> **EXTRAIT PROPOSÉ**
******************************
Peu de temps après, le 11 mai, le père Alfonso Navarro est assassiné. Le 19 mai, le gouvernement expulse trois jésuites restés à Aguilares et à la même occasion les soldats tuent 50 paysans et profanent le temple en piétinant les hosties consacrées.
Le Président de la République a présenté à Mgr Romero une liste de 30 prêtres qui devaient quitter le pays, à quoi Romero a répondu : « Il ne faut pas toucher aux prêtres ».
De la fin des années 70 au début des années 90, 18 prêtres, 4 religieuses, des centaines de catéchistes et des laïcs sont tombés en martyrs, s’ajoutant aux plus de 70 000 morts du conflit armé.
Le 20 juillet 1977, tous les jésuites du Salvador reçurent des menaces de mort assorties d’un ultimatum pour quitter le pays. Le Père Pedro Arrupe, alors supérieur général des Jésuites, déclara : « La Compagnie de Jésus n’agit pas en fonction des menaces. Si d’autres jésuites sont assassinés, nous célébrerons leurs funérailles et continuerons à travailler. Nous sommes contre la violence, mais nous n’avons pas peur. » Les jésuites sont restés. Des années plus tard, la réaction des 14 familles les plus riches et possédantes du Salvador est parvenue par le biais de l’armée à leur service : le 16 novembre 1989, six jésuites de l’Université centraméricaine José Simeón Cañas (UCA) ont été assassinés ainsi que leur cuisinière et sa fille adolescente.
C’étaient des personnalités fortes et bien définies. Ils ont fait face à des défis, en ont pris acte et ont consacré leur vie à les surmonter. Ils ont donné sens à leur vie dans le Salvador qui étaient le leur.
II
Depuis 1985, Julia Elba était cuisinière chez les théologiens jésuites. Son mari Obdulio Ramos était jardinier. Celina, leur fille, était étudiante. Le 11 novembre, une bombe explose devant le portail de la résidence universitaire, brisant les vitres de la maison de la famille Ramos. Par peur, ils ont décidé de ne pas dormir chez eux, mais dans une salle de la résidence universitaire. La mère et la fille ont été assassinées. Obdulio a survécu parce qu’il n’a pas été vu par les soldats.
******************************
> **MATÉRIEL FOURNI**
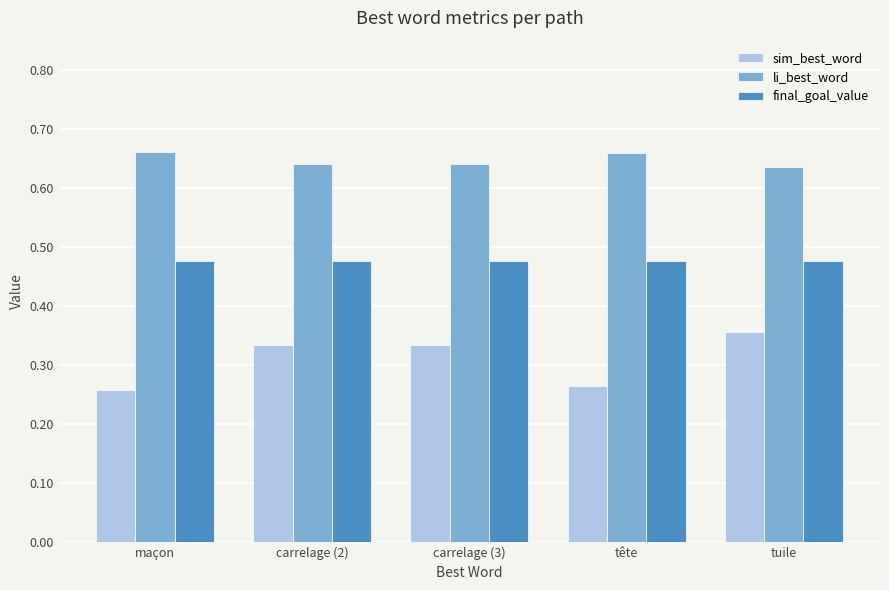

Is the value of sim_best_word at carrelage (2) greater than the value of final_goal_value at maçon?

No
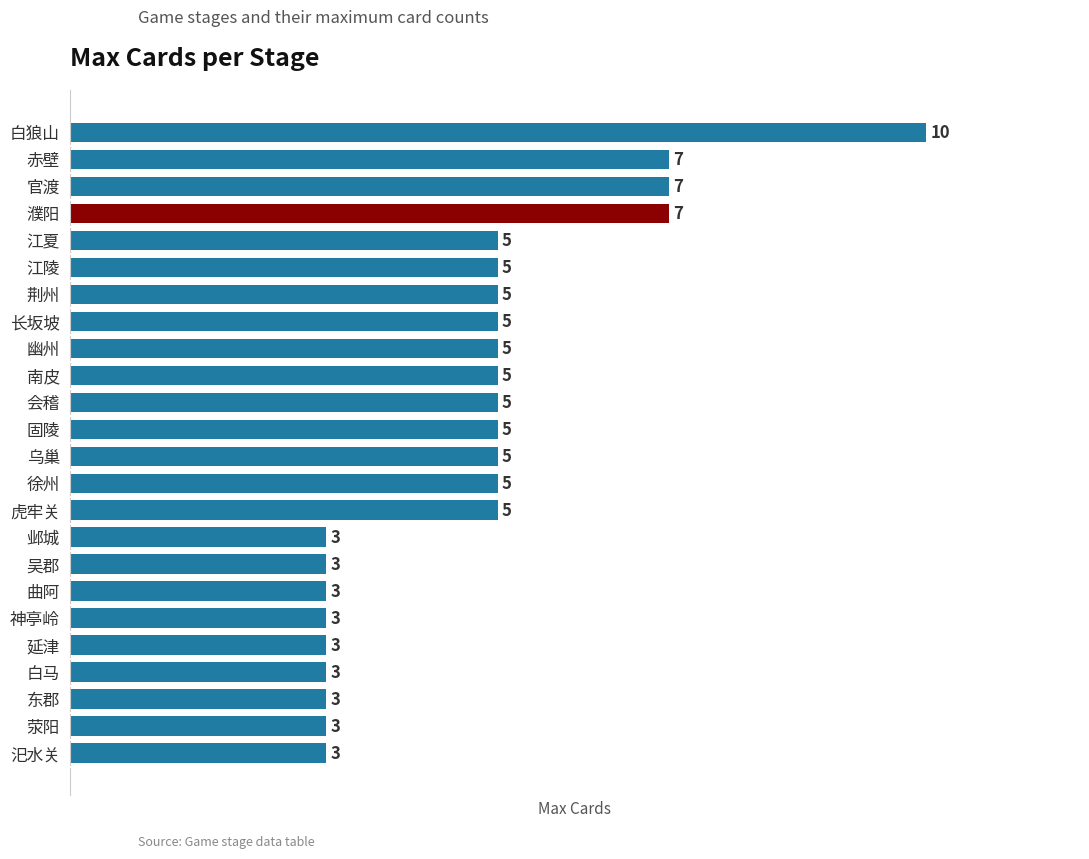

What is the smallest value displayed?

3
******************************
> **TRAVAIL DEMANDÉ**
a. Reformulez sous forme de liste le paragraphe de l'extrait sur les jésuites du Salvador qui commence par « Depuis 1985, Julia Elba », en conservant ses faits principaux.
b. Répondez brièvement à ces questions d'après l'extrait sur les jésuites du Salvador :
(i) À quelle date le père Alfonso Navarro a-t-il été assassiné ?
(ii) Combien de prêtres figuraient sur la liste que le Président de la République a présentée à Mgr Romero ?
(iii) Qui était supérieur général des Jésuites lorsque tous les jésuites du Salvador reçurent des menaces de mort ?
c. Poursuivez l'extrait sur les jésuites du Salvador en quelques phrases, à partir de sa dernière phrase.

> **CORRIGÉ**
a.
- Depuis 1985, Julia Elba était cuisinière chez les théologiens jésuites. Son mari, Obdulio Ramos, était jardinier, et leur fille, Celina, était étudiante.
- Le 11 novembre, une bombe a explosé devant le portail de la résidence universitaire et a brisé les vitres de la maison de la famille Ramos.
- Par peur, la famille a choisi de dormir dans une salle de la résidence universitaire plutôt que chez elle.
- La mère et la fille ont été assassinées. Obdulio a survécu parce que les soldats ne l'ont pas vu.

b.
(i) Le 11 mai.
(ii) 30 prêtres.
(iii) Le père Pedro Arrupe.

c.
Joaquín López (1918) était salvadorien. En 1938, il était entré au noviciat d’El Paso, au Texas. En 1952, il est ordonné prêtre. En 1964, il participe à l’élaboration de la législation pour les universités privées, ce qui a rendu possible la création de l’UCA. En 1969, il crée Fe y Alegría [Foi et joie], dont il est encore responsable au moment de son assassinat.
Juan Ramón Moreno (1933) est né en Navarre, en Espagne. En 1950, il entre au noviciat jésuite. En 1951, il arrive à Santa Tecla, au Salvador. Il a été ordonné prêtre en 1964. Entre 1971 et 1974, il a été professeur de disciplines scientifiques et d’informatique à l’UCA. Il a été directeur spirituel du séminaire San José de la Montaña, tant pour les séminaristes que pour les prêtres et les religieuses. Il a également enseigné la morale et la théologie fondamentale. Il a ensuite été directeur adjoint du Centre Monseñor Romero.
En tant que recteur du Collège jésuite, il met en pratique les directives du Concile Vatican II et de la Conférence épiscopale de Medellín, ce pour quoi il est accusé d’hétérodoxie par les pères des élèves. En 1976, alors qu’il vit au Panama, il fonde le Centre ignatien d’Amérique centrale. En 1980, il participe à la campagne d’alphabétisation du Nicaragua. En 1985, il retourne au Salvador pour enseigner et organiser la bibliothèque du Centre de réflexion théologique.
Armando López Quintana (1936) est né à Burgos, en Espagne. En 1952, il entre au noviciat jésuite et en 1953, il arrive au Salvador. Entre 1959 et 1962, il a été professeur de mathématiques au Colegio Centro América de Grenade, au Nicaragua. Il est ordonné prêtre en 1965. En 1970, il obtient son doctorat à Strasbourg. Il est ensuite nommé professeur de théologie et plus tard recteur du séminaire San José de la Montaña à San Salvador, où il transmet les idées issues du Concile Vatican II, en plus de fournir refuge aux prêtres et aux politiques persécutés par le gouvernement. En conséquence, en 1972, les jésuites durent quitter le séminaire. Au cours des deux années suivantes, il est professeur de philosophie à l’UCA. En 1975, il est nommé recteur du Colegio Centro América de Managua, où il continue à accueillir les personnes persécutées, par Somoza cette fois. En 1978, il devient recteur de l’UCA de Managua. Le gouvernement sandiniste étant désormais au pouvoir, il le nomme membre de la Commission des droits humains. Il conseille en outre des dirigeants politiques et des fonctionnaires du gouvernement appartenant au mouvement Chrétiens pour la révolution. En 1984, le Saint-Siège intervient à l’UCA et López retourne à El Salvador comme professeur de philosophie et de théologie.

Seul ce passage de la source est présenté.